THE INSURANCE CODE OF 1956 (EXCERPT)
Act 218 of 1956
500.1511 Premium finance agreement; cancellation of insurance, procedure, notice, refund.
Sec. 1511.
(1) When a premium finance agreement empowers the premium finance company to cancel any insurance contract or contracts listed in the agreement, the insurance contract or contracts shall not be canceled by the premium finance company unless such cancellation is effectuated in accordance with this section.
(2) Not less than 10 days' written notice shall be mailed to the insured of the intent of the premium finance company to cancel the insurance contract unless the default is cured within the 10-day period.
(3) After expiration of the 10-day period, the premium finance company may request cancellation of the insurance contract by mailing to the insurer a notice of cancellation, and the insurance contract shall be cancelled by the insurer without requiring the return of the insurance contract. The premium finance company shall also mail a notice of cancellation to the insured at his last known address at the same time the premium finance company requests cancellation of the insurance contract.

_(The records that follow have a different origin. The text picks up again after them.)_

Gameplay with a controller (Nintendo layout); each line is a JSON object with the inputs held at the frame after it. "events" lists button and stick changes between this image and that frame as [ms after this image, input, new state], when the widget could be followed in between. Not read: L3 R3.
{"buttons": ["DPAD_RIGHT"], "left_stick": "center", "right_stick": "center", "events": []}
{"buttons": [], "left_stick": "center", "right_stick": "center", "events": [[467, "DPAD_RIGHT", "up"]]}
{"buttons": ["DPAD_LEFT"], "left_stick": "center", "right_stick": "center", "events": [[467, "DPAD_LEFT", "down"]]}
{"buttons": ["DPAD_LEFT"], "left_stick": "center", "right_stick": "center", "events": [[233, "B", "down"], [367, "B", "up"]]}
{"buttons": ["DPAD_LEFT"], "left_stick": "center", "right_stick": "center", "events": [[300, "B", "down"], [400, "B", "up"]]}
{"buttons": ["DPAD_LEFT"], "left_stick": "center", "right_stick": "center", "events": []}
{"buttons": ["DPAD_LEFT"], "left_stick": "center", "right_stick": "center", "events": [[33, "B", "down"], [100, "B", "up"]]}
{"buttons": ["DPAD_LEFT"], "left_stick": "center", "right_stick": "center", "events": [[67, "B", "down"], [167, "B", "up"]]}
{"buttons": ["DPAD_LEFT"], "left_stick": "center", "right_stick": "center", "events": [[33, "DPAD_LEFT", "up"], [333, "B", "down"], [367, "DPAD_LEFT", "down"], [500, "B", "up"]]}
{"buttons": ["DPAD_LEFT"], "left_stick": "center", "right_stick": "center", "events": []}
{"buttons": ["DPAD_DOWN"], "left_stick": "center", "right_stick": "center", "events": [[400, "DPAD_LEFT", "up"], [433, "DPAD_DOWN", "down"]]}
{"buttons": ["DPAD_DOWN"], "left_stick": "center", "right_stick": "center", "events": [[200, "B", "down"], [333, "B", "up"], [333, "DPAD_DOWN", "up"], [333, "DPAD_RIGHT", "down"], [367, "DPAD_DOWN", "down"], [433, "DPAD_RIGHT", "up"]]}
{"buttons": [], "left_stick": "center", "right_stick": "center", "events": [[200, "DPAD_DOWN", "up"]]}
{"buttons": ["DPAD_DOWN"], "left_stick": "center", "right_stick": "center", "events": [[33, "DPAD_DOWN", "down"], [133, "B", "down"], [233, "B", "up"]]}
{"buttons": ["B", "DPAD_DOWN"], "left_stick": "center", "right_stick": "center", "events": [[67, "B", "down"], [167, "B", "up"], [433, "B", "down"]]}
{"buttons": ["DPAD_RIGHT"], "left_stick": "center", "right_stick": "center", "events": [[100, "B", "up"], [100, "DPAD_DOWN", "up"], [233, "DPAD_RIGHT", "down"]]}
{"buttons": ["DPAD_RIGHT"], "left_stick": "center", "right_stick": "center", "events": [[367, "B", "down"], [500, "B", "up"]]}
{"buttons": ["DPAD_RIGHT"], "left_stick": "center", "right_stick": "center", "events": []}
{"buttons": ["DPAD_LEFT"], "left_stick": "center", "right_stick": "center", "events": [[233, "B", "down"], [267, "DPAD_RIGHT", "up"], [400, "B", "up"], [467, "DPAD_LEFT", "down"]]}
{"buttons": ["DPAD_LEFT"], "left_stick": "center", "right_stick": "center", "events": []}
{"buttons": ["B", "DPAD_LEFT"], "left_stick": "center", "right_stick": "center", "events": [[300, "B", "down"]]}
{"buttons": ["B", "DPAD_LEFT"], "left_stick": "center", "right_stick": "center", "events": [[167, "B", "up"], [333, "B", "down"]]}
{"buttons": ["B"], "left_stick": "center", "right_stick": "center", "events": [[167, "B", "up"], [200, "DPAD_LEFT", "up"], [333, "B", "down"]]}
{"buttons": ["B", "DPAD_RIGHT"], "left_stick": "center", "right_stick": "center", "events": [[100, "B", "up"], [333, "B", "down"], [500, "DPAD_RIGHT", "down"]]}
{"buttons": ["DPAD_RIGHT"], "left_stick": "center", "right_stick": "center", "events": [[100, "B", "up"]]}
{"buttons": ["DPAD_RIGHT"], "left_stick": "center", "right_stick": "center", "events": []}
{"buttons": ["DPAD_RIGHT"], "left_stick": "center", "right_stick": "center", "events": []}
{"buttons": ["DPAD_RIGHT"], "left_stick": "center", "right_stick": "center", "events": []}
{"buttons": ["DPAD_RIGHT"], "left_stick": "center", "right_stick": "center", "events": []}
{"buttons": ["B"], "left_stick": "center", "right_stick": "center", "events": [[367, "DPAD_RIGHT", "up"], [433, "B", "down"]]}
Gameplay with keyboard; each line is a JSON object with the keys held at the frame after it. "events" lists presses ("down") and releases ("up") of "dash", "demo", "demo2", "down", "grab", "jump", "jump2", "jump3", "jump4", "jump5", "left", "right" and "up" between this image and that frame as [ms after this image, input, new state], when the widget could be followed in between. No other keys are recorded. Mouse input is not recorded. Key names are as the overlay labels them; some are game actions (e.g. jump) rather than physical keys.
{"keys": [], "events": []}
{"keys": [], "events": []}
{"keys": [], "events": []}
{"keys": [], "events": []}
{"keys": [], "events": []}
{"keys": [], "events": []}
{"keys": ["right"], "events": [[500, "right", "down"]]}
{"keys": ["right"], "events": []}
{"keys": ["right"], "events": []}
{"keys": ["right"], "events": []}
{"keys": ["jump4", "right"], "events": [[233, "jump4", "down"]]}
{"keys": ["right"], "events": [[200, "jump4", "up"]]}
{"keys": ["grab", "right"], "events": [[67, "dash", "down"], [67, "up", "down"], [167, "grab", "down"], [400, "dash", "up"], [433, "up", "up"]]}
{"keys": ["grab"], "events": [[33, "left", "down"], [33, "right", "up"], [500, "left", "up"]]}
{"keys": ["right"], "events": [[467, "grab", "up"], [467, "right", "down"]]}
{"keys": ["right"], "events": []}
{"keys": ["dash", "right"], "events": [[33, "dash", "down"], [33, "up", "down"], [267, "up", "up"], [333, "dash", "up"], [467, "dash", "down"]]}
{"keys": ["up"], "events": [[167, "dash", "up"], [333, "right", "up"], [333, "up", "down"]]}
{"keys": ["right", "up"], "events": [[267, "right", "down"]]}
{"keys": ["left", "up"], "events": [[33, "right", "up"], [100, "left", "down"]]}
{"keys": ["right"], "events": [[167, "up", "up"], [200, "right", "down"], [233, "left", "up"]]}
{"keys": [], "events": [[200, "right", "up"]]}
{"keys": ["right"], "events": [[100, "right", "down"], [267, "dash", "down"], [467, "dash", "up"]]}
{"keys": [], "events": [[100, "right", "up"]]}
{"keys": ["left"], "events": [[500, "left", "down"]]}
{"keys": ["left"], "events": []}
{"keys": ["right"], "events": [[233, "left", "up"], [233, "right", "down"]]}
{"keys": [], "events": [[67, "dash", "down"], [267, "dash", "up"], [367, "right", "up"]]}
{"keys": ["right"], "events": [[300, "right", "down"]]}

(4) All statutory, regulatory and contractual restrictions providing that the insurance contract may not be canceled unless notice is given to a governmental agency, mortgagee or other third party shall apply where cancellation is effected under the provisions of this section. The insurer shall give the prescribed notice in behalf of itself or the insured to any governmental agency, mortgagee or other third party on or before the second business day after the day it receives the notice of cancellation from the premium finance company and shall determine the effective date of cancellation taking into consideration the number of days' notice required to complete the cancellation.
(5) Whenever a financed contract is canceled, the insurer shall return whatever gross unearned premiums are due under the insurance contract to the premium finance company for the account of the insured.
(6) If the crediting of return premiums to the account of the insured results in a surplus over the amount due from the insured, the premium finance company shall refund the excess to the insured, but no refund shall be required if it amounts to less than $1.00.